(Provided text):
┄┄┄┄┄┄┄┄┄┄┄┄┄┄┄┄┄┄┄┄
Clinicians should avoid using rituximab in combination with doxorubicin and vincristine, since these drugs do not appear to impact response rates or progression-free survival. Nucleoside analogs have fallen out of favor for Waldenström’s macroglobulinemia, because they increase the risk of transformation and negatively impact stem cell collection.
The most acceptable three drug-regimen is cyclophosphamide, dexamethasone, and rituximab (CDR), said Dr. Treon. However, there is interest in substituting bendamustine for cyclophosphamide, based on the study by Rummel and colleagues of bendamustine/rituximab, vs R-CHOP (cyclophosphamide/doxorubicin/vincristine/prednisone).4 In the subset of patients with Waldenström’s macroglobulinemia, a median progression-free survival was 69.5 months in the bendamustine/rituximab arm, vs 28.1 in the R-CHOP arm (P = .0033).
Proteasome Inhibitors and Maintenance Therapy
Proteasome inhibitors have become a mainstay of treatment, and the combination of bortezomib (Velcade)/dexamethasone/rituximab has been associated with progression-free survival beyond 4 years. Dr. Treon and colleagues are currently evaluating carfilzomib (Kyprolis)/lenalidomide (Revlimid)/dexamethasone; early results are promising. The second- and third-generation proteasome inhibitors could be an important component of treatment in Waldenström’s macroglobulinemia, since they are less likely than bortezomib to produce neuropathy, he pointed out.
┄┄┄┄┄┄┄┄┄┄┄┄┄┄┄┄┄┄┄┄
(What is expected): Write out the passage on treating Waldenström’s macroglobulinemia word for word, from "The most acceptable" to "(P = .0033).".

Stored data
┄┄┄┄┄┄┄┄┄┄┄┄┄┄┄┄┄┄┄┄
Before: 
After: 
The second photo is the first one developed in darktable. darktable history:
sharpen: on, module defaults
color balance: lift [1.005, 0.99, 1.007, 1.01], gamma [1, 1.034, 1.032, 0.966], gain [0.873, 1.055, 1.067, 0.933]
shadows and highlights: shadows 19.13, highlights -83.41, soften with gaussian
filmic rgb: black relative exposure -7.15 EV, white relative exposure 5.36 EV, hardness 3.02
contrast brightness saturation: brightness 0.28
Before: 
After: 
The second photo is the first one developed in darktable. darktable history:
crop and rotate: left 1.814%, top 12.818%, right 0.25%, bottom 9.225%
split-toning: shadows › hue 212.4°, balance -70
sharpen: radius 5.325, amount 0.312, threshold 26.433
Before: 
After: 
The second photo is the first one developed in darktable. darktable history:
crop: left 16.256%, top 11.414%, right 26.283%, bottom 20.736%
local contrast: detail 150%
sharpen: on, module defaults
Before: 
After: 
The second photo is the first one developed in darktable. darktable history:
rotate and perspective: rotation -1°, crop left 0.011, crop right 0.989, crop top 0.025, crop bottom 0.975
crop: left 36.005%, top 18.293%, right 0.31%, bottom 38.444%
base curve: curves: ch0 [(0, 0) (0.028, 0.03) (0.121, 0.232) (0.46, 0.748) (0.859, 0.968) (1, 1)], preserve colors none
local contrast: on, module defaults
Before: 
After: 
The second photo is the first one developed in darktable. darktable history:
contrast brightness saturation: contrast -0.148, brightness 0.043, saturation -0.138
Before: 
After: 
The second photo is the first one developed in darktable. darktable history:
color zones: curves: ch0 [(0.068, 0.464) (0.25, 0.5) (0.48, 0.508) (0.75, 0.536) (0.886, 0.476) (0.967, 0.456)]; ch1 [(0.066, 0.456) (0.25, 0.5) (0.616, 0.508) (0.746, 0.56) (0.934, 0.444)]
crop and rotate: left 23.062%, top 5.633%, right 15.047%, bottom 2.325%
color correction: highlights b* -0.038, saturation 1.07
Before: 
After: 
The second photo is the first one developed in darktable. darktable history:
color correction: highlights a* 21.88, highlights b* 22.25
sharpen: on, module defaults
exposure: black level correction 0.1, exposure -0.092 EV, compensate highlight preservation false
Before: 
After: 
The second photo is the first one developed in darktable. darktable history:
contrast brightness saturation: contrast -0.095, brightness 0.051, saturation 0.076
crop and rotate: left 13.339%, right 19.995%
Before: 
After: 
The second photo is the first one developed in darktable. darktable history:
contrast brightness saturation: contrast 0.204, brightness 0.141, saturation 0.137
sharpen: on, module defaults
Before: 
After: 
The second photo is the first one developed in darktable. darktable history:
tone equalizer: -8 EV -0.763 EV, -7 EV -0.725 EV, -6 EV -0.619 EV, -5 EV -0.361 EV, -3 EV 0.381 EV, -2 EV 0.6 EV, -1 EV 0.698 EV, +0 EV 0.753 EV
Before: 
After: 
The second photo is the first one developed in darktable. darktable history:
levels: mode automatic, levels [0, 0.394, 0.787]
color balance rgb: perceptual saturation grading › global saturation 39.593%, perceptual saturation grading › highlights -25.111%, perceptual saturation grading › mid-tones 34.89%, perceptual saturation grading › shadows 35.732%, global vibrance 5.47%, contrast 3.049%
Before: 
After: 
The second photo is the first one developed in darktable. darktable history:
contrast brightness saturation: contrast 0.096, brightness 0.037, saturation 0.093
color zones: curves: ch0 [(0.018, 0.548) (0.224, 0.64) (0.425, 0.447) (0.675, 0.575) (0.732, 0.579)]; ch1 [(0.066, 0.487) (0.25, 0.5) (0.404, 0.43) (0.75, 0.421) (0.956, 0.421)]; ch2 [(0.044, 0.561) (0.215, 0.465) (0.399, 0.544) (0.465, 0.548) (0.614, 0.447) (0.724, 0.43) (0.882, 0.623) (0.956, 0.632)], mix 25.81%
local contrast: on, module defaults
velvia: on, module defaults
┄┄┄┄┄┄┄┄┄┄┄┄┄┄┄┄┄┄┄┄
(Written response):
The most acceptable three drug-regimen is cyclophosphamide, dexamethasone, and rituximab (CDR), said Dr. Treon. However, there is interest in substituting bendamustine for cyclophosphamide, based on the study by Rummel and colleagues of bendamustine/rituximab, vs R-CHOP (cyclophosphamide/doxorubicin/vincristine/prednisone).4 In the subset of patients with Waldenström’s macroglobulinemia, a median progression-free survival was 69.5 months in the bendamustine/rituximab arm, vs 28.1 in the R-CHOP arm (P = .0033).